Atterrissage nickel.

Le lendemain, avant même d'avoir sauté, un membre du groupe jette l'éponge. Le surlendemain, deux autres se font éjecter : un gars du Nord, tétanisé d'heures en heures par un défi qui, manifestement, n'est pas le sien, et un jeune pilote d'hélico marocain. Trop incontrôlables en vol, le pilote en particulier : une vraie toupie, ce type, il tourne, il tourne, sans jamais parvenir à s'arrêter. Obligé à la fois de l'agripper et de le plaquer en l'air, le staff ne peut pas le laisser sauter seul. Fin de l'aventure. Pareil pour un ancien militaire trop habitué à être lâché en automatique comme un sac à patates avec trente kilos de matos sur le dos et à s'écraser au sol comme une masse pour entrer dans la danse, dans la liberté de la chute.

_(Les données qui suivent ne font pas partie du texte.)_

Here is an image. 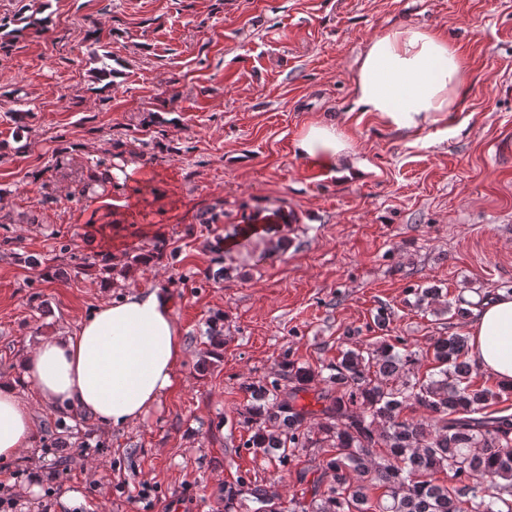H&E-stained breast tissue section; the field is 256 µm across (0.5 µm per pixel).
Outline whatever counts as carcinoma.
<instances>
[{
	"label": "carcinoma",
	"instance_id": "obj_1",
	"mask_svg": "<svg viewBox=\"0 0 512 512\" xmlns=\"http://www.w3.org/2000/svg\"><path fill=\"white\" fill-rule=\"evenodd\" d=\"M469 350L465 336L431 338L435 367L421 378L418 352L385 340L348 347L327 376L285 356L278 377L246 386L251 404L240 416L250 435L240 447L283 466L334 449L316 478L297 472L311 499L291 501V512H512V413L492 408L499 395L473 384ZM310 390L316 410L300 403ZM278 499L246 475L224 485V512L241 500L256 504L252 512H278Z\"/></svg>",
	"mask_w": 512,
	"mask_h": 512
}]
</instances>
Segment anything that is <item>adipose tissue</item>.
Segmentation results:
<instances>
[{
	"instance_id": "obj_1",
	"label": "adipose tissue",
	"mask_w": 512,
	"mask_h": 512,
	"mask_svg": "<svg viewBox=\"0 0 512 512\" xmlns=\"http://www.w3.org/2000/svg\"><path fill=\"white\" fill-rule=\"evenodd\" d=\"M466 67L439 30L402 26L370 41L354 76L356 111L417 135L444 126L457 106ZM300 156L346 179L361 178L348 136L336 124L311 123L295 143ZM472 359L504 388L512 387V294L500 293L475 311L469 326ZM185 348L168 288L155 286L104 300L69 332L41 339L21 352L15 369L0 374V459L36 444L37 409L74 407L98 430L141 421L175 388ZM31 392L21 390V383Z\"/></svg>"
}]
</instances>
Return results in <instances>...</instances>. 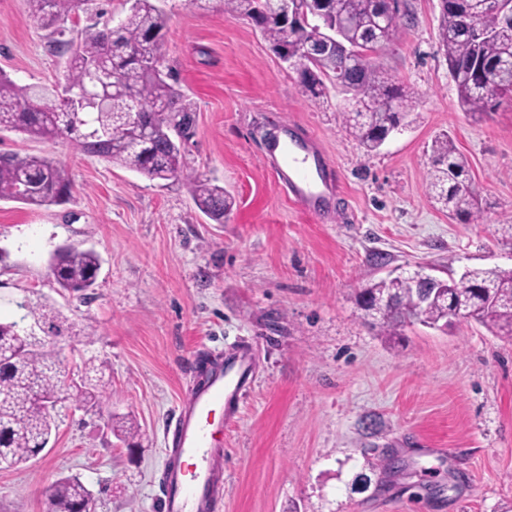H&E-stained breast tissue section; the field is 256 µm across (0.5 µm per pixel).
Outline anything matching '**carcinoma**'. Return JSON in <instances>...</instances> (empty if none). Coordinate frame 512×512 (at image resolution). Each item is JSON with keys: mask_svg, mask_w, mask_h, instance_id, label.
I'll use <instances>...</instances> for the list:
<instances>
[{"mask_svg": "<svg viewBox=\"0 0 512 512\" xmlns=\"http://www.w3.org/2000/svg\"><path fill=\"white\" fill-rule=\"evenodd\" d=\"M41 27L89 13L94 0H27ZM224 13L244 17L261 31L280 57L303 59L308 46L320 43L335 20L338 37L374 50L393 42L402 26L399 0H305L307 20L286 25L277 0H222ZM476 10L474 0H453L441 10L437 40L448 61L461 109L490 112L499 99L512 94V22L486 10L477 15L483 32H465L464 22ZM168 17L156 0H135L116 27L94 22L75 40L54 41L67 55L66 84L86 91L97 106L79 114L57 98L54 85H21L0 70V129L46 141L65 139L82 151L105 158L151 180H183L196 206L215 224L233 209V198L214 180L194 173L186 145L194 135V103L163 72L161 40ZM119 74L117 86L99 73ZM301 84L313 98L327 85L351 94L341 112L343 126L366 152L382 146L391 131L419 104L418 95L381 71L368 59L324 54L303 65ZM71 181L52 158L18 152L0 153V201L31 208L61 205L71 198ZM431 202L464 224H478L483 213L472 187L469 164L446 134L432 144V175L427 186ZM100 255L93 249L62 246L50 262V274L63 289L85 292L96 282ZM461 304V321H475L497 336L512 339V267H470L444 288L424 298L406 278L381 279L357 292L359 306L390 336L416 322L439 329L449 322V301ZM18 323L0 321V352L9 354L18 342ZM28 361L12 373L0 374V460L15 465L49 441L54 417L47 405L60 402L65 367L55 342L36 345ZM92 360L83 363L85 389L77 401L95 399L100 379ZM92 500L77 477L55 482L49 512H74Z\"/></svg>", "mask_w": 512, "mask_h": 512, "instance_id": "obj_1", "label": "carcinoma"}]
</instances>
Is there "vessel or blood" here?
I'll return each instance as SVG.
<instances>
[{
  "mask_svg": "<svg viewBox=\"0 0 512 512\" xmlns=\"http://www.w3.org/2000/svg\"><path fill=\"white\" fill-rule=\"evenodd\" d=\"M270 151L295 202L316 211L324 183L321 152L308 138L271 142ZM244 390V379L225 373L220 366L194 384L174 423L171 462L162 489L163 512H212L221 482L215 450L224 432V414L238 403Z\"/></svg>",
  "mask_w": 512,
  "mask_h": 512,
  "instance_id": "1",
  "label": "vessel or blood"
}]
</instances>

Je continue les jours qui suivent en corrigeant peu à peu un réflexe idiot, qui apparaît nettement à la video, consistant dans les premiers mètres à rechercher mes appuis en l'air avec les jambes, comme en une ultime résistance au geste le plus anti-naturel qui soit : se jeter dans le vide à 4500 mètres, sans intention suicidaire identifiée a priori au moment du saut.

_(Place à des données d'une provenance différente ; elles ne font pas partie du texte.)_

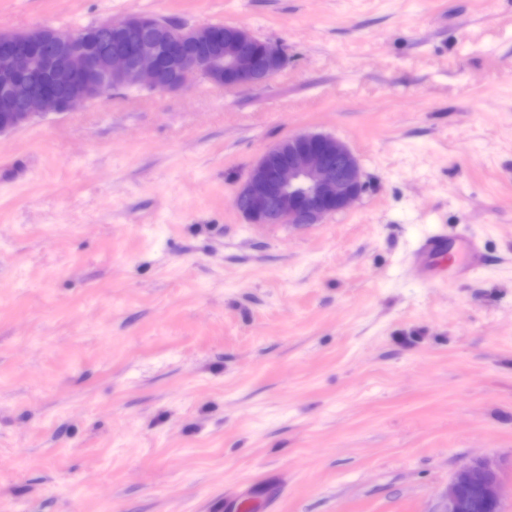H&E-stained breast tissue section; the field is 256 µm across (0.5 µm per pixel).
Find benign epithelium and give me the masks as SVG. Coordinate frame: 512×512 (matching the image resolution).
Instances as JSON below:
<instances>
[{"mask_svg": "<svg viewBox=\"0 0 512 512\" xmlns=\"http://www.w3.org/2000/svg\"><path fill=\"white\" fill-rule=\"evenodd\" d=\"M136 30L139 37L127 39ZM114 47L96 48L89 30L40 27L10 34L0 53V136L50 113L71 112L105 88L177 90L200 75L226 87L269 81L286 56L276 43L262 41L244 27H189L178 21L127 16L108 29L97 26ZM210 42L204 57L192 46ZM365 189L360 164L348 145L325 133L281 139L250 167L232 203L249 224L302 228L342 212ZM503 486L495 466L478 460L448 483L443 512H489L500 504Z\"/></svg>", "mask_w": 512, "mask_h": 512, "instance_id": "benign-epithelium-1", "label": "benign epithelium"}]
</instances>
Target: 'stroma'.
Instances as JSON below:
<instances>
[{
	"instance_id": "stroma-1",
	"label": "stroma",
	"mask_w": 512,
	"mask_h": 512,
	"mask_svg": "<svg viewBox=\"0 0 512 512\" xmlns=\"http://www.w3.org/2000/svg\"><path fill=\"white\" fill-rule=\"evenodd\" d=\"M134 14L288 60L0 136V512H441L484 459L512 512V0H0V33ZM302 131L366 191L247 223L234 188ZM431 235L484 270L421 279Z\"/></svg>"
}]
</instances>
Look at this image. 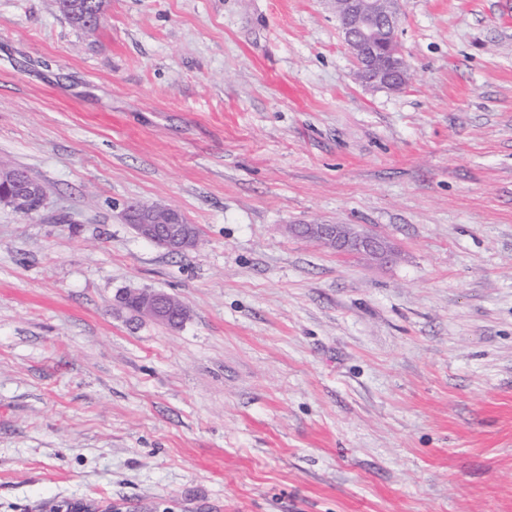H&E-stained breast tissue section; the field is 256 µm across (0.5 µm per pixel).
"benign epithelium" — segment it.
<instances>
[{
	"label": "benign epithelium",
	"instance_id": "1",
	"mask_svg": "<svg viewBox=\"0 0 512 512\" xmlns=\"http://www.w3.org/2000/svg\"><path fill=\"white\" fill-rule=\"evenodd\" d=\"M339 20L343 40L351 53L359 80L373 87L399 90L407 83L406 59L396 39L400 22L398 0H330ZM0 205L22 216L34 214L35 196H45L42 186L25 179L20 170H0ZM124 219L142 239L173 252H187L199 244L197 227L172 208L160 210L152 204L132 202L123 209ZM294 230L340 251L387 261L392 253L380 238L357 234L343 224H297ZM137 313L167 323L172 315L184 321L187 308L176 298L160 291L130 290Z\"/></svg>",
	"mask_w": 512,
	"mask_h": 512
}]
</instances>
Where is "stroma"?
I'll return each mask as SVG.
<instances>
[{
    "mask_svg": "<svg viewBox=\"0 0 512 512\" xmlns=\"http://www.w3.org/2000/svg\"><path fill=\"white\" fill-rule=\"evenodd\" d=\"M400 13L391 91L325 0H0V512H512V0ZM22 181V186L12 189L14 182ZM3 184L9 187L8 190L1 192L0 205L11 208L14 212L22 216H31L34 214L32 202L35 196H41L43 205H45V192L41 185L32 183L25 179V175L20 170H0V187ZM126 224L142 239L173 252H187L199 244V232L172 208L159 210L152 204L132 202L123 209ZM293 229L340 251L371 257L381 262L392 257L383 240L374 235L351 233L343 224H297ZM125 296L135 301L138 314L154 321L167 323L173 314H177L178 319L184 322L189 315L181 302L164 292L130 290Z\"/></svg>",
    "mask_w": 512,
    "mask_h": 512,
    "instance_id": "obj_1",
    "label": "stroma"
}]
</instances>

Conformément à la procédure, Dobski s'éloigne de plus en plus de moi, jusqu'à deux ou trois cents mètres, à partir du troisième saut. Sorties du zinc seul ou en figures avec lui, dans toutes les positions - avant, arrière, en boule ou en saut de l'ange. Déplacement progressif du curseur de la peur vers le plaisir. Premières figures en vol : rotations à droite, à gauche, loopings avant, loopings arrière, descentes en flèche et rétablissement en douceur. Sensation de maîtrise d'une nouvelle gymnastique dans l'espace. Jouissif.

Reste tout de même un problème de taille : la difficulté à se rétablir à plat à partir d'une position dos au sol. Difficile de me lâcher avant d'avoir sérieusement bordé le sujet, sauf à prendre le risque de me laisser ouvrir dos au sol. Autant dire d'aller à l'abattoir.